[[ RECORDS SHOWN, beginning ]]

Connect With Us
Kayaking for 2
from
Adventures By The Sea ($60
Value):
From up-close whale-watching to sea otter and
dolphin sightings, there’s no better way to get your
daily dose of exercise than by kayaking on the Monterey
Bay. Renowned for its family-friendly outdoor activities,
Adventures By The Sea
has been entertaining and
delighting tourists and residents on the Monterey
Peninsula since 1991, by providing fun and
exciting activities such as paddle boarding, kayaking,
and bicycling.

[[ RECORDS SHOWN, end ]]

Reproduce the material above verbatim, line for line, with the original breaks intact.

SOLVED PROBLEM –
Connect With Us
Kayaking for 2
from
Adventures By The Sea ($60
Value):
From up-close whale-watching to sea otter and
dolphin sightings, there’s no better way to get your
daily dose of exercise than by kayaking on the Monterey
Bay. Renowned for its family-friendly outdoor activities,
Adventures By The Sea
has been entertaining and
delighting tourists and residents on the Monterey
Peninsula since 1991, by providing fun and
exciting activities such as paddle boarding, kayaking,
and bicycling.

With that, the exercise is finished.